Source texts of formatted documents
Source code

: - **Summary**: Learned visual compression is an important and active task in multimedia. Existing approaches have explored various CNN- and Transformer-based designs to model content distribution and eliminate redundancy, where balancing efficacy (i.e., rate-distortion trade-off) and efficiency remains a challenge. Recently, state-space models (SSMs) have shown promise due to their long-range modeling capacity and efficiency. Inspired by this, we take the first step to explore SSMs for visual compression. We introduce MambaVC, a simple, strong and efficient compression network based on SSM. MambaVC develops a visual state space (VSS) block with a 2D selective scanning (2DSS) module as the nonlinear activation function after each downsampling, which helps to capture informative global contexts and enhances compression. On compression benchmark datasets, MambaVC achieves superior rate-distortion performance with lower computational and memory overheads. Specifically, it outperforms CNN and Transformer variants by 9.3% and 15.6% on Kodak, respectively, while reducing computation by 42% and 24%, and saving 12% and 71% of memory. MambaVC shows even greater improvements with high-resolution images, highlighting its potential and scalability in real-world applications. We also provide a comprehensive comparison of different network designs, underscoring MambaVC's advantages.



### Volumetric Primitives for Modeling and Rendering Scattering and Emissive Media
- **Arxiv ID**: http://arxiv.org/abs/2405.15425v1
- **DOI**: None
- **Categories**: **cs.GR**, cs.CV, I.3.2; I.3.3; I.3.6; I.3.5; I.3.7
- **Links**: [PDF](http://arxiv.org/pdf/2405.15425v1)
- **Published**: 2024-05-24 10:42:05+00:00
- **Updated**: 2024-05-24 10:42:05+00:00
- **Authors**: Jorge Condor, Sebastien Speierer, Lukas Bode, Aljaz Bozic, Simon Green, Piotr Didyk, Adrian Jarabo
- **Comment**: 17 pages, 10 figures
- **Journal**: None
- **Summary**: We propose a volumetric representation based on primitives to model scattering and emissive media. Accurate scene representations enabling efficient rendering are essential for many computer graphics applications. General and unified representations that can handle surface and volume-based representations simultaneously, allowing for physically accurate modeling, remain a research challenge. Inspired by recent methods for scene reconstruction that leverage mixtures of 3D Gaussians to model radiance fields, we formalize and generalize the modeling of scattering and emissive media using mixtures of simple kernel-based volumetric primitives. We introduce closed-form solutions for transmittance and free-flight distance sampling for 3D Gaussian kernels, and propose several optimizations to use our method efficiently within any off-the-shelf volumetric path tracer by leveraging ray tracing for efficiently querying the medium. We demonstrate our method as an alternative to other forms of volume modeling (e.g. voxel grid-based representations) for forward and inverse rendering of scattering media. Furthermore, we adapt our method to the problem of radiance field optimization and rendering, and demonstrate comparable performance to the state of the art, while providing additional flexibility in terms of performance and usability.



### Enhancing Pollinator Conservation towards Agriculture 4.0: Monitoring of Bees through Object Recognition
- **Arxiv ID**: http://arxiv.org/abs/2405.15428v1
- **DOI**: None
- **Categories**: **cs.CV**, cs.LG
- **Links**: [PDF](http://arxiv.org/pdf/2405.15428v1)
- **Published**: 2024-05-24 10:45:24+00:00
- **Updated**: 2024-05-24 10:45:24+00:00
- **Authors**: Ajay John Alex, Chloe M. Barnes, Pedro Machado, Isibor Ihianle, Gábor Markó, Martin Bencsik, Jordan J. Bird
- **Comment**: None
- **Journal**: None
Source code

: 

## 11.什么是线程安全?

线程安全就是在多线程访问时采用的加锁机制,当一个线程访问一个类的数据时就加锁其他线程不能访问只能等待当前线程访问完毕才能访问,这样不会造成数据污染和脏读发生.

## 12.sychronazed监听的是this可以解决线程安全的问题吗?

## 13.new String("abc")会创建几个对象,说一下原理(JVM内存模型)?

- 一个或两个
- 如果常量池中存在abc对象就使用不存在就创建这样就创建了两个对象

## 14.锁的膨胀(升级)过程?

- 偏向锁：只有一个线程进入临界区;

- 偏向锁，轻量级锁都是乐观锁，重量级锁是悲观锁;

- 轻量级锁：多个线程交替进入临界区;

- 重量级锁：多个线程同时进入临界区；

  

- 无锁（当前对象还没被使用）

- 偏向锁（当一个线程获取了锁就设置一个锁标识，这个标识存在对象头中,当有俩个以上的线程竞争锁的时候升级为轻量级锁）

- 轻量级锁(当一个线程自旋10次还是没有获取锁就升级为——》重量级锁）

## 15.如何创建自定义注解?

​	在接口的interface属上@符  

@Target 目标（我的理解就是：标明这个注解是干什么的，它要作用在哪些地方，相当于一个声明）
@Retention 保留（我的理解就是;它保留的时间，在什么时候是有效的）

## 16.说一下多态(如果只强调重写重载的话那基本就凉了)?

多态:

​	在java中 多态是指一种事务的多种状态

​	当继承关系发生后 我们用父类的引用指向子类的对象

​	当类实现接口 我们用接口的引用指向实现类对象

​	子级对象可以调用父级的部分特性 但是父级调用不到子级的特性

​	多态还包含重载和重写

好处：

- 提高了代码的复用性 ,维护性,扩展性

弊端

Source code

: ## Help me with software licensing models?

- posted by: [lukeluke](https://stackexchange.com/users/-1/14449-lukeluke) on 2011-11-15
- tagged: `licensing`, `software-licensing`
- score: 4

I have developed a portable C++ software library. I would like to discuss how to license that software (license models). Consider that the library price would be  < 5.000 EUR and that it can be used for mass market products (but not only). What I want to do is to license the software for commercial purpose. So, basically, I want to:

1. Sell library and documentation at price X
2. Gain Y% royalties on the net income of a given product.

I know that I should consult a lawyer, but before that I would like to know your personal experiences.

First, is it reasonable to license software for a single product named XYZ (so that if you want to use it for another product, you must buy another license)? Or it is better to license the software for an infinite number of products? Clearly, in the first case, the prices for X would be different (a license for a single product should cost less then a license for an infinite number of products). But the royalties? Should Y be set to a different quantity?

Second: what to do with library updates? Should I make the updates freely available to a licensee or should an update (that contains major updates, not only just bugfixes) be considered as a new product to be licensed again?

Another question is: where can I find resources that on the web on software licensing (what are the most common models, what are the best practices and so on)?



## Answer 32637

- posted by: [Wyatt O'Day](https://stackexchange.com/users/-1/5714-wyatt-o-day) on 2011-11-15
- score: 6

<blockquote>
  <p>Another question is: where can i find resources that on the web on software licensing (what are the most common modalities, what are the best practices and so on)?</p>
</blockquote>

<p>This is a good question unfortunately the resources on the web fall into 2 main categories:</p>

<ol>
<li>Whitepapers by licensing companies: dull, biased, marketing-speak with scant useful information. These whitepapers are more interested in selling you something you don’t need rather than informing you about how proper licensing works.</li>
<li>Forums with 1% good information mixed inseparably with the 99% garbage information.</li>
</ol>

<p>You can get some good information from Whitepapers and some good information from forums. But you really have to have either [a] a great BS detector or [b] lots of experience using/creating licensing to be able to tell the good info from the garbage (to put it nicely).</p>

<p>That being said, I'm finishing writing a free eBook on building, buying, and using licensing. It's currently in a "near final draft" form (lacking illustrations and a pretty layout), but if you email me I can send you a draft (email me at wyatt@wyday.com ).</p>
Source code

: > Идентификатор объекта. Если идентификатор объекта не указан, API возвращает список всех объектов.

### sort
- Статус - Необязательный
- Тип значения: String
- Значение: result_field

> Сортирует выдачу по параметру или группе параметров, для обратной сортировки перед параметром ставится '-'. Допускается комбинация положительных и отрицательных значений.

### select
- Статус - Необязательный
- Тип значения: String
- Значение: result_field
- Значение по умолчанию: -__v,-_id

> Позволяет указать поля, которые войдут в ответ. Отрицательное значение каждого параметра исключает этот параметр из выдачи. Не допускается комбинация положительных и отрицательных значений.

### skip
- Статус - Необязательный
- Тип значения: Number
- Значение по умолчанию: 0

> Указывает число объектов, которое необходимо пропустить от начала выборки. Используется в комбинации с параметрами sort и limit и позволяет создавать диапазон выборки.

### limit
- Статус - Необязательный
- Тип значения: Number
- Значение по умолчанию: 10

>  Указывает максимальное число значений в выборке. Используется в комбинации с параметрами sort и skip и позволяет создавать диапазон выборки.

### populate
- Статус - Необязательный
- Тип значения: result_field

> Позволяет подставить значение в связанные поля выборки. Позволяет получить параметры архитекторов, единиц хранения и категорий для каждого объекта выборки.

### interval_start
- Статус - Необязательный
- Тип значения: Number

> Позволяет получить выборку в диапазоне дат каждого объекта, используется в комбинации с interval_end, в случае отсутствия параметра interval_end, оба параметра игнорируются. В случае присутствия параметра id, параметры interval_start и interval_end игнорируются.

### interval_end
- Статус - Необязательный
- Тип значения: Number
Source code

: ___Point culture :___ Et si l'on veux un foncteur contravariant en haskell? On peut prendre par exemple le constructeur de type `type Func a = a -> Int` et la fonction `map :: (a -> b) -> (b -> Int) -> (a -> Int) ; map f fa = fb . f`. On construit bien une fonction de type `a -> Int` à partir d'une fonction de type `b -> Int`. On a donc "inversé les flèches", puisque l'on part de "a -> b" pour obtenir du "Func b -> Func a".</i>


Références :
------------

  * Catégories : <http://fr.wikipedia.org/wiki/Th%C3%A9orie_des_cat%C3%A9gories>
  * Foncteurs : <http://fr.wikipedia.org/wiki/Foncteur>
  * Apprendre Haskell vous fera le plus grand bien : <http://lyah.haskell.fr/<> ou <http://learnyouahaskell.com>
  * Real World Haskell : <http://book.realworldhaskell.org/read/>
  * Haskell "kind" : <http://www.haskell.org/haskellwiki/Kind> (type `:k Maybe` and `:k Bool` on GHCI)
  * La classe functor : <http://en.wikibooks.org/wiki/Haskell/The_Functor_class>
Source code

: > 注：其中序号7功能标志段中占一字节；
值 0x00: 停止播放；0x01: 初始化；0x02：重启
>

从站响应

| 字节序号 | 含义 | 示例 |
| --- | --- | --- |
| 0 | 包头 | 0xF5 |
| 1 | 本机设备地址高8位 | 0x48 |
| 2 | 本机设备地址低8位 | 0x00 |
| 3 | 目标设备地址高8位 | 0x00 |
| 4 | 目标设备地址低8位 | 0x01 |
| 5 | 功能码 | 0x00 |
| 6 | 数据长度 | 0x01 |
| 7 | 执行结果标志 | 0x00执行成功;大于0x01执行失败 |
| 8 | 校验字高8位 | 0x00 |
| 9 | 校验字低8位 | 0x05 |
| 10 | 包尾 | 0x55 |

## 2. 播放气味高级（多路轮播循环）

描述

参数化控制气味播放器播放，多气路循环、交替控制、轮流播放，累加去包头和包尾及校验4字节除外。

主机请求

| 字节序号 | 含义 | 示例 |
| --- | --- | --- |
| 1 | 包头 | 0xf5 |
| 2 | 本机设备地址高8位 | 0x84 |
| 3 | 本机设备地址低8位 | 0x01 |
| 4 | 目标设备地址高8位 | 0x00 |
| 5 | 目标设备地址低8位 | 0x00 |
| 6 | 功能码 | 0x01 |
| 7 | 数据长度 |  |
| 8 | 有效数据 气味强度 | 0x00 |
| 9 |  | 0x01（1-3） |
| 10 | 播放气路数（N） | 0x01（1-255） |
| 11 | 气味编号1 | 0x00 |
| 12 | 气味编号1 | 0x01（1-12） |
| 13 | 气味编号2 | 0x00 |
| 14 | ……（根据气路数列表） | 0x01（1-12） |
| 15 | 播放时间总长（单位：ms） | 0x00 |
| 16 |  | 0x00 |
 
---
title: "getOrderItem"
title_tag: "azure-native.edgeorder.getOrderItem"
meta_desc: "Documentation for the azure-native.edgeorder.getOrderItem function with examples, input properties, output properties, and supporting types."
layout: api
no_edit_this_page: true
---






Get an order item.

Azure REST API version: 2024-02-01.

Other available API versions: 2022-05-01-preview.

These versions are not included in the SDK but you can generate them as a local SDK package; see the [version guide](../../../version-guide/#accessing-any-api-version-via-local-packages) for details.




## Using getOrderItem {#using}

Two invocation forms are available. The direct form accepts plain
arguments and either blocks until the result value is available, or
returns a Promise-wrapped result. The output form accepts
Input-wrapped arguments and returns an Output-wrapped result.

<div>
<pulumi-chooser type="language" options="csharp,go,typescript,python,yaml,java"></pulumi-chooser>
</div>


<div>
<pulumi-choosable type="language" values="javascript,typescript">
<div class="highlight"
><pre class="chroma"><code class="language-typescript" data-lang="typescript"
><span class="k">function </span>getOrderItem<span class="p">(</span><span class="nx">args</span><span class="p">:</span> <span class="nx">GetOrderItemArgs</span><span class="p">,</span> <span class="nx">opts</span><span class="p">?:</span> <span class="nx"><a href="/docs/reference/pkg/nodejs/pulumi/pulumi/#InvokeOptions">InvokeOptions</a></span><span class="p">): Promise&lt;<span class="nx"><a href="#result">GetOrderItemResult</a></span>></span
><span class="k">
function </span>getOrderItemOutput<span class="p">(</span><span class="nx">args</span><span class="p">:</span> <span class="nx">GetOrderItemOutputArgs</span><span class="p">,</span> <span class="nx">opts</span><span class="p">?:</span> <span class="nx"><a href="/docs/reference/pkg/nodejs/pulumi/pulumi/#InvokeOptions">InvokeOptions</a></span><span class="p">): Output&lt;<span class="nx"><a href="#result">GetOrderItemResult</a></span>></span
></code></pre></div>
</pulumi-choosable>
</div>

PROMPT: Please identify every line in the records above that contains the string "best", and copy each one. Matches must be case-sensitive.

FINISHED EXERCISE:
Another question is: where can I find resources that on the web on software licensing (what are the most common models, what are the best practices and so on)?
  <p>Another question is: where can i find resources that on the web on software licensing (what are the most common modalities, what are the best practices and so on)?</p>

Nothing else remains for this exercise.